Task requirements
Wherever the string "счетной" turns up in the data, copy the whole line.
- Opening Delimiter -
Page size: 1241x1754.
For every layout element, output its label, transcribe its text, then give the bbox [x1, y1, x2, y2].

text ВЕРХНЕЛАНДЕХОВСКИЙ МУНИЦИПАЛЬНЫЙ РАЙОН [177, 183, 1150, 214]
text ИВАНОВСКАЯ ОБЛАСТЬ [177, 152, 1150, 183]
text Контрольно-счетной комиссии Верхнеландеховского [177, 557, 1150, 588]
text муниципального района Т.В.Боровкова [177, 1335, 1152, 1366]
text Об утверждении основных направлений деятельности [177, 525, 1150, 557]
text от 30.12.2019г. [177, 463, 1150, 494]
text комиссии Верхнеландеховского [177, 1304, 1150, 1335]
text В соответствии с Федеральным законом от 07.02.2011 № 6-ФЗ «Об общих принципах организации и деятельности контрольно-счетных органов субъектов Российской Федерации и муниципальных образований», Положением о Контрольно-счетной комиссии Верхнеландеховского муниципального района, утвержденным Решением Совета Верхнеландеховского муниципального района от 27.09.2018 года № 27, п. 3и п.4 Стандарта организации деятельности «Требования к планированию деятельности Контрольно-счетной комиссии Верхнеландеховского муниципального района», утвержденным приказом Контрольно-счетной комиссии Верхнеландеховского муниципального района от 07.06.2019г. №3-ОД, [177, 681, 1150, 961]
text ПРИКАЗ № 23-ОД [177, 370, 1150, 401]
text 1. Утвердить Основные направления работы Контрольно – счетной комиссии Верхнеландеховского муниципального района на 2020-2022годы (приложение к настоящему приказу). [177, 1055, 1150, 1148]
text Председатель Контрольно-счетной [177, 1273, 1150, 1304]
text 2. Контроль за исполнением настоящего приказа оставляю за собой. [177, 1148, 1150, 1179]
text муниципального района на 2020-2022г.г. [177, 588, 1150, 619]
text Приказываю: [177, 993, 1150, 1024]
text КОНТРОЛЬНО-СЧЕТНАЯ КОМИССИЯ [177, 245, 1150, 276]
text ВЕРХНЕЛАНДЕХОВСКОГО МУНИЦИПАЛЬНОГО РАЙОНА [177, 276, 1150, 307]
- Closing Delimiter -
Completed exercise
text Контрольно-счетной комиссии Верхнеландеховского [177, 557, 1150, 588]
text В соответствии с Федеральным законом от 07.02.2011 № 6-ФЗ «Об общих принципах организации и деятельности контрольно-счетных органов субъектов Российской Федерации и муниципальных образований», Положением о Контрольно-счетной комиссии Верхнеландеховского муниципального района, утвержденным Решением Совета Верхнеландеховского муниципального района от 27.09.2018 года № 27, п. 3и п.4 Стандарта организации деятельности «Требования к планированию деятельности Контрольно-счетной комиссии Верхнеландеховского муниципального района», утвержденным приказом Контрольно-счетной комиссии Верхнеландеховского муниципального района от 07.06.2019г. №3-ОД, [177, 681, 1150, 961]
text 1. Утвердить Основные направления работы Контрольно – счетной комиссии Верхнеландеховского муниципального района на 2020-2022годы (приложение к настоящему приказу). [177, 1055, 1150, 1148]
text Председатель Контрольно-счетной [177, 1273, 1150, 1304]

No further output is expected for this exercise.